[Stored data]
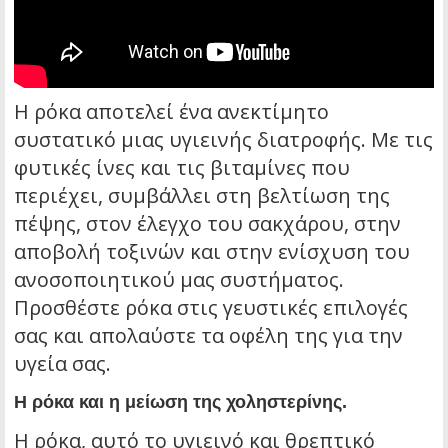
Η ρόκα αποτελεί ένα ανεκτίμητο
συστατικό μιας υγιεινής διατροφής. Με τις
φυτικές ίνες και τις βιταμίνες που
περιέχει, συμβάλλει στη βελτίωση της
πέψης, στον έλεγχο του σακχάρου, στην
αποβολή τοξινών και στην ενίσχυση του
ανοσοποιητικού μας συστήματος.
Προσθέστε ρόκα στις γευστικές επιλογές
σας και απολαύστε τα οφέλη της για την
υγεία σας.
Η ρόκα και η μείωση της χοληστερίνης.
Η ρόκα, αυτό το υγιεινό και θρεπτικό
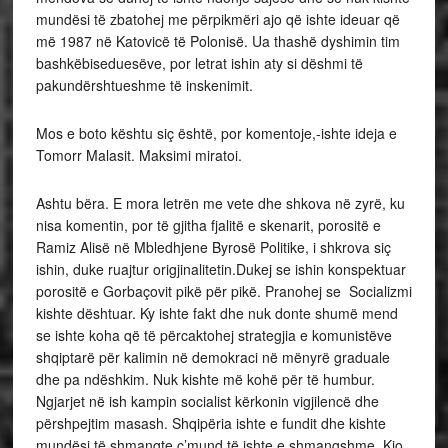
mundësi të zbatohej me përpikmëri ajo që ishte ideuar që
më 1987 në Katovicë të Polonisë. Ua thashë dyshimin tim
bashkëbiseduesëve, por letrat ishin aty si dëshmi të
pakundërshtueshme të inskenimit.
Mos e boto kështu siç është, por komentoje,-ishte ideja e
Tomorr Malasit. Maksimi miratoi.
Ashtu bëra. E mora letrën me vete dhe shkova në zyrë, ku
nisa komentin, por të gjitha fjalitë e skenarit, porositë e
Ramiz Alisë në Mbledhjene Byrosë Politike, i shkrova siç
ishin, duke ruajtur origjinalitetin.Dukej se ishin konspektuar
porositë e Gorbaçovit pikë për pikë. Pranohej se Socializmi
kishte dështuar. Ky ishte fakt dhe nuk donte shumë mend
se ishte koha që të përcaktohej strategjia e komunistëve
shqiptarë për kalimin në demokraci në mënyrë graduale
dhe pa ndëshkim. Nuk kishte më kohë për të humbur.
Ngjarjet në ish kampin socialist kërkonin vigjilencë dhe
përshpejtim masash. Shqipëria ishte e fundit dhe kishte
mundësi të shmangte c’mund të ishte e shmangshme. Kjo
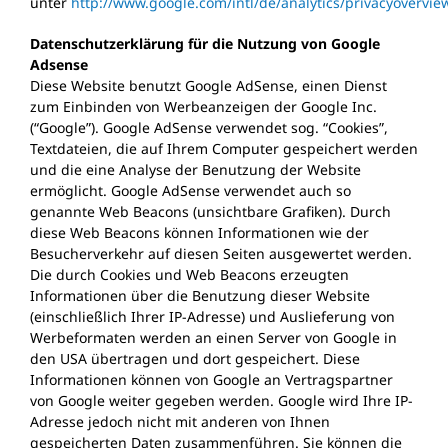
unter
http://www.google.com/intl/de/analytics/privacyovervie
Datenschutzerklärung für die Nutzung von Google
Adsense
Diese Website benutzt Google AdSense, einen Dienst
zum Einbinden von Werbeanzeigen der Google Inc.
(“Google”). Google AdSense verwendet sog. “Cookies”,
Textdateien, die auf Ihrem Computer gespeichert werden
und die eine Analyse der Benutzung der Website
ermöglicht. Google AdSense verwendet auch so
genannte Web Beacons (unsichtbare Grafiken). Durch
diese Web Beacons können Informationen wie der
Besucherverkehr auf diesen Seiten ausgewertet werden.
Die durch Cookies und Web Beacons erzeugten
Informationen über die Benutzung dieser Website
(einschließlich Ihrer IP-Adresse) und Auslieferung von
Werbeformaten werden an einen Server von Google in
den USA übertragen und dort gespeichert. Diese
Informationen können von Google an Vertragspartner
von Google weiter gegeben werden. Google wird Ihre IP-
Adresse jedoch nicht mit anderen von Ihnen
gespeicherten Daten zusammenführen. Sie können die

* Work item *
Set down again, word for word, the stretch of records from the line with "AdSense verwendet sog." to the line with "Die durch Cookies und Web Beacons erzeugten", both of those lines included.

* Result of the exercise *
(“Google”). Google AdSense verwendet sog. “Cookies”,
Textdateien, die auf Ihrem Computer gespeichert werden
und die eine Analyse der Benutzung der Website
ermöglicht. Google AdSense verwendet auch so
genannte Web Beacons (unsichtbare Grafiken). Durch
diese Web Beacons können Informationen wie der
Besucherverkehr auf diesen Seiten ausgewertet werden.
Die durch Cookies und Web Beacons erzeugten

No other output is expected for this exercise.